Граммон на другой же день предложил мсридскому губернатору выкуп за пленных, обещая дать свободу всем испанцам, находящимся в его власти — жителям, чиновникам, офицерам и самому губернатору Кампеши. К этому предложению прибавил он угрозу, что если губернатор из пустого каприза откажется принять такой выгодный и великодушный размен, то велит изрубить всех пленных и зажечь город. Губернатор гордо отвечал: «Флибустьеры вольны жечь и убивать сколько угодно, у меня довольно денег для возобновления и нового населения города и довольно войска, чтобы перебрать руками Граммона и всех его разбойников, что составляет главную цель моего прихода».
Взбешенный таким хвастовством, Граммон забыл всю прежнюю воздержанность. До тех пор присутствие неприятеля в Кампеши было почти незаметно, но тут все переменилось.

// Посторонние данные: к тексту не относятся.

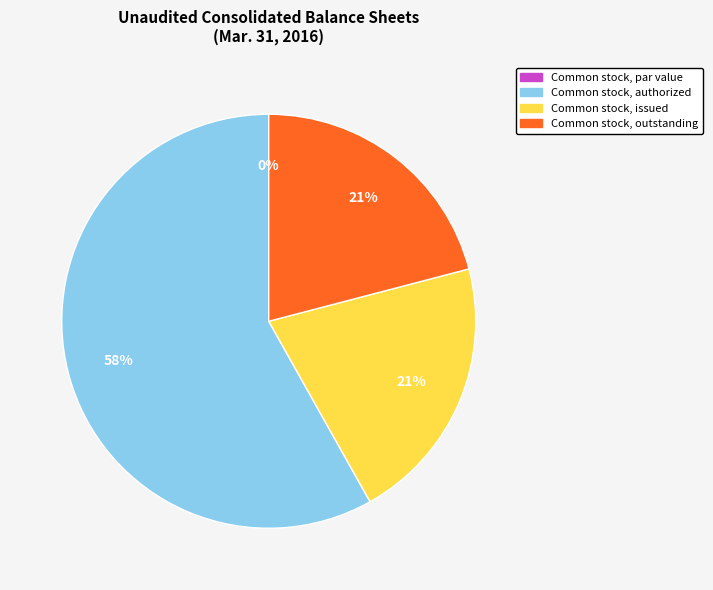

What is the change in value from Common stock, par value to Common stock, issued?

+5399342.0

Взяв с собой посланного от меридского губернатора, он повел его по городским улицам — при себе велел поджечь несколько домов и казнить пятерых испанцев. «Ступай теперь к своему господину и донеси ему, что я начал исполнять его приказание и поступлю так со всеми прочими пленниками».
На кровавые слова Граммона последовал ответ, подобный первому. Предводитель флибустьеров не был довольно жесток, чтобы исполнить свою угрозу. Он удовольствовался сожжением форта, отпраздновал день Св. Людовика пушечными и ружейными залпами и такой иллюминацией, какой свет не видал никогда: в честь французского короля сожгли на 200'000 пиастров кампешевого дерева. На другой день стали готовиться в обратный путь, пленных отпустили и 29 августа 1685 года, прожив семь недель в Кампеши, флибустьеры отправились на Сан-Доминго.

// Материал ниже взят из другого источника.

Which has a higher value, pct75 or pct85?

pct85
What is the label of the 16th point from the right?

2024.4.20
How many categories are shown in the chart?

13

Описанное нами предприятие Граммона и флибустьеров было совершено не только без согласия сан-домингского губернатора, но и противно повелениям французского короля, поэтому флибустьеры имели полное право опасаться неприятностей, если бы поведение испанцев в эти семь недель, несмотря на мир, не сделалось неприязненным: они подъезжали к берегам Сан-Доминго и силой схватывали французские корабли. Такие поступки оправдывали дальнейшие неприязненные действия французов. Губернатор де-Кюсси, уважавший мужество, способности и характер Граммона, представил французскому правительству поход в Кампешу в самом благовидном свете и предложил этого предводителя флибустьеров в губернаторы королевские в южной части Сан-Доминго. Правительство согласилось, и Граммон не отказывался, но он желал, до присылки грамот, утверждавших его в новом звании, достойно окончить попригце флибустьера и совершить еще один поход. Для этого он поспешно сел на корабль с 180 пиратами. Никто не знал, куда он отправляется, и это обстоятельство осталось тайной: корабль Граммона пропал, и о нем никогда более не было и слуху.